VERIFIQUE SUA COMPREENSÃO —
a. Segundo o trecho sobre a Curuzu, desde que ano há pinturas na fachada do estádio?
b. Atualize o trecho sobre a Curuzu de "O Paysandu também" a "a trajetória bicolor.", substituindo "grafiteiro" por "artista".
c. Traduza para o inglês esta frase do trecho sobre a Curuzu: "Para ele, o mais importante é que a história do clube não fique apenas nos livros, mas ao alcance de todos."

TRECHO SELECIONADO —
---

Curuzu: do ‘Carandiru’ à arte

image Márcio Caveira, o homem por trás das artes na Curuzu (Carmem Helena/O Liberal)

 

O Paysandu também preserva sua memória, embora de forma diferente. Um exemplo é o projeto gráfico que embeleza o muro da Curuzu. Desde 2016, quem passa pela avenida Almirante Barroso vê pinturas de momentos históricos e ícones do clube na fachada do estádio. A ideia foi de Domingos Coelho, torcedor apaixonado pelo Papão, que convidou o grafiteiro Márcio Caveira para dar vida às imagens que eternizam a trajetória bicolor.

 

“Antes, nosso rival chamava aqui de Carandiru, era tudo pichado. Pedi à diretoria para fazermos esse trabalho, que exibe os principais times, conquistas e torcedores do Paysandu. A repercussão foi imediata — existe um antes e depois da Curuzu com esse trabalho do Caveira”, diz Domingos. Para ele, o mais importante é que a história do clube não fique apenas nos livros, mas ao alcance de todos.

---

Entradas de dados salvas
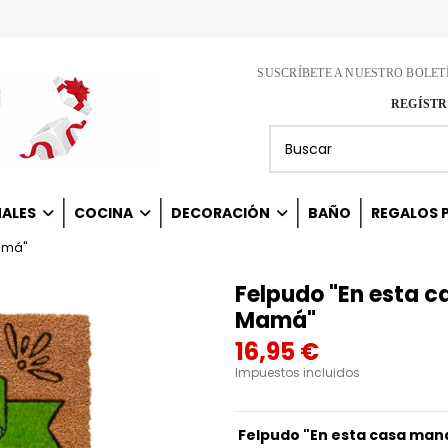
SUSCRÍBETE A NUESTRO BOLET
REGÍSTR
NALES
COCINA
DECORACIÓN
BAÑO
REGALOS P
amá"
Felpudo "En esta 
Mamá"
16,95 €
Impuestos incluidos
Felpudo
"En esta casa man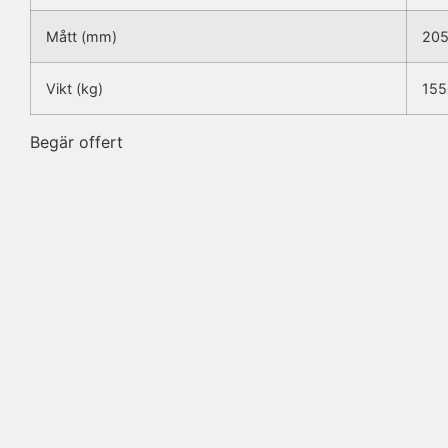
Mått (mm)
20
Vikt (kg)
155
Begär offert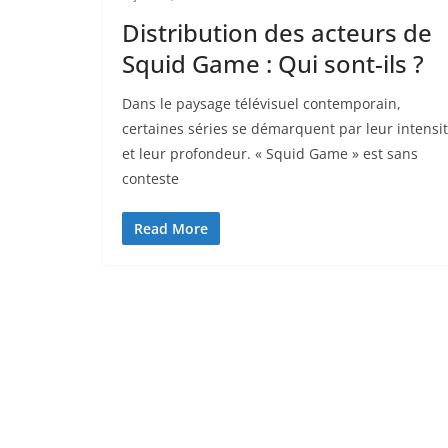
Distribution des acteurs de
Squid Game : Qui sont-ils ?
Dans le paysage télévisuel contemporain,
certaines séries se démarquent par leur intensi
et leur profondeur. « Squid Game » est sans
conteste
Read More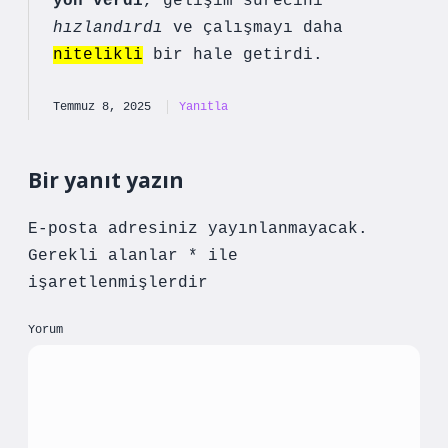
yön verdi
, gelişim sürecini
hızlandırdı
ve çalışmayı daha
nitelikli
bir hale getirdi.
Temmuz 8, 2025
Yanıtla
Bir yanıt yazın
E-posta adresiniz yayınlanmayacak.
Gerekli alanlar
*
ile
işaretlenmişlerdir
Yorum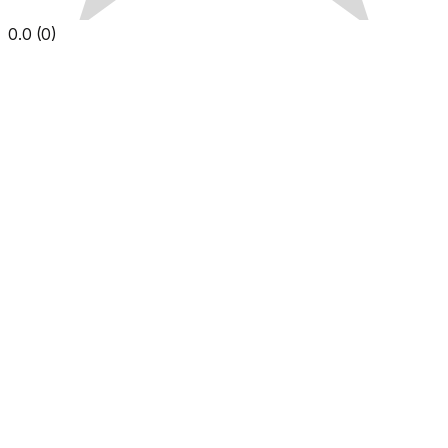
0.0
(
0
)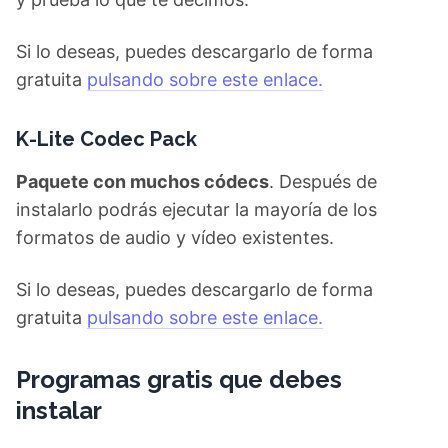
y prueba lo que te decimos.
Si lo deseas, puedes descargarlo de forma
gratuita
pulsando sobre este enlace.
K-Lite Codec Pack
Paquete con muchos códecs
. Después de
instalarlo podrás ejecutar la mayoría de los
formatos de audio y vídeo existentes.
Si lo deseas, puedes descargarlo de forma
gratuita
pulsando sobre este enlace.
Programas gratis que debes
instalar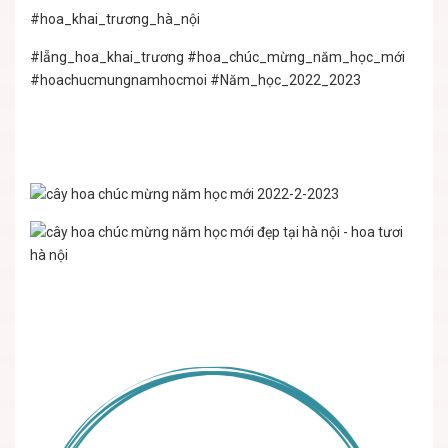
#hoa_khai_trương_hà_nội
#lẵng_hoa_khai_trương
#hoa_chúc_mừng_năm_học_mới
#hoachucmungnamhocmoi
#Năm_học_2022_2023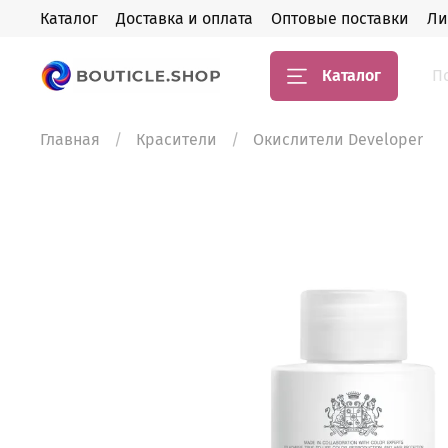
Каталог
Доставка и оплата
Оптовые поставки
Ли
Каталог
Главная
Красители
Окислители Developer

---

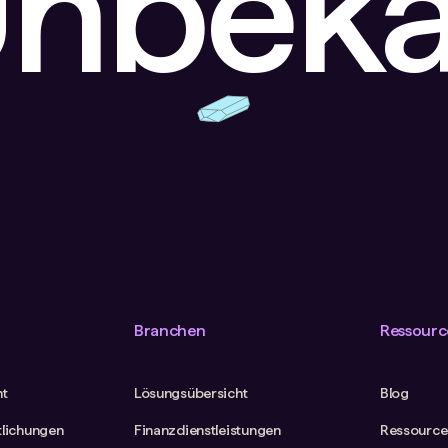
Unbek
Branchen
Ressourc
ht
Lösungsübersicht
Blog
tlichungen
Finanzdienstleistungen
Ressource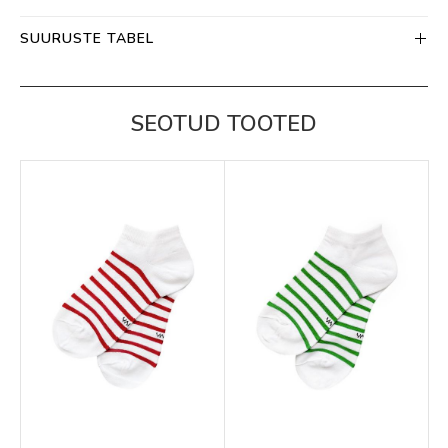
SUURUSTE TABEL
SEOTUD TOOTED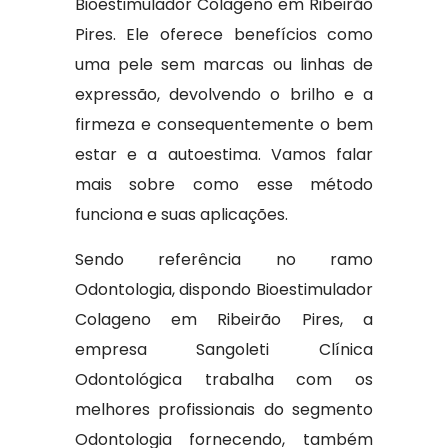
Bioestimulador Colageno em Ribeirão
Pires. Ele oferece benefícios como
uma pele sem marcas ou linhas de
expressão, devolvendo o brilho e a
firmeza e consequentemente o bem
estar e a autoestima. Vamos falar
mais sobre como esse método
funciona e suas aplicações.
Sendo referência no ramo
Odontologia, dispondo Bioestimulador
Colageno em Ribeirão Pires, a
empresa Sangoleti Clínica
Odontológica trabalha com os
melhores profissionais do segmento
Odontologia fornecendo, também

---

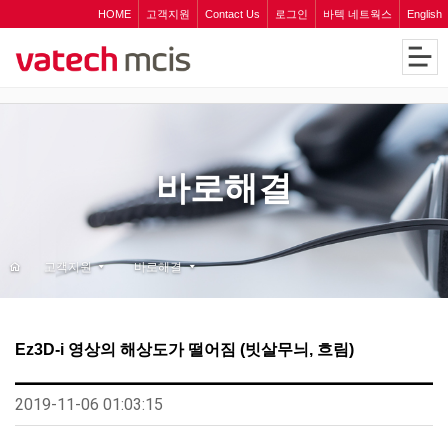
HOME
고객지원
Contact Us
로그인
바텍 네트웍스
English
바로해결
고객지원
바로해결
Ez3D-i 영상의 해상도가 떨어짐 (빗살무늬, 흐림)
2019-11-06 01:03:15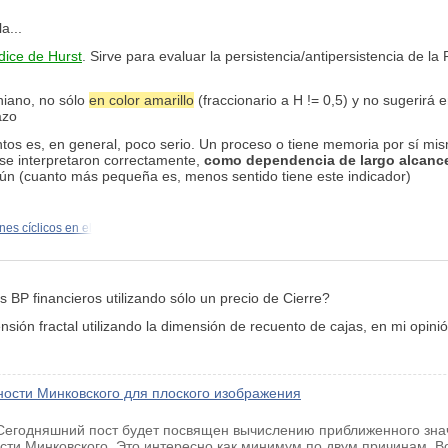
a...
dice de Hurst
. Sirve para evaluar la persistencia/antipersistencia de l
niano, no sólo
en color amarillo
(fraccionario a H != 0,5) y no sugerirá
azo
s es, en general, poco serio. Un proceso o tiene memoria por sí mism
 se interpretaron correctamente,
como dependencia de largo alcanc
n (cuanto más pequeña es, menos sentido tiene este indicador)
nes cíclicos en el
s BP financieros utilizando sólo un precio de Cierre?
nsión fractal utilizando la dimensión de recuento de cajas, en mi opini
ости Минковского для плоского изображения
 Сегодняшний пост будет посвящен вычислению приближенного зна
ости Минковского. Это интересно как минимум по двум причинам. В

---

RESPOSTAS DOS EXERCÍCIOS —
a. Desde 2016.

b.
O Paysandu também preserva sua memória, embora de forma diferente. Um exemplo é o projeto gráfico que embeleza o muro da Curuzu. Desde 2016, quem passa pela avenida Almirante Barroso vê pinturas de momentos históricos e ícones do clube na fachada do estádio. A ideia foi de Domingos Coelho, torcedor apaixonado pelo Papão, que convidou o artista Márcio Caveira para dar vida às imagens que eternizam a trajetória bicolor.

c. For him, the most important thing is that the club's history not stay only in books, but be within everyone's reach.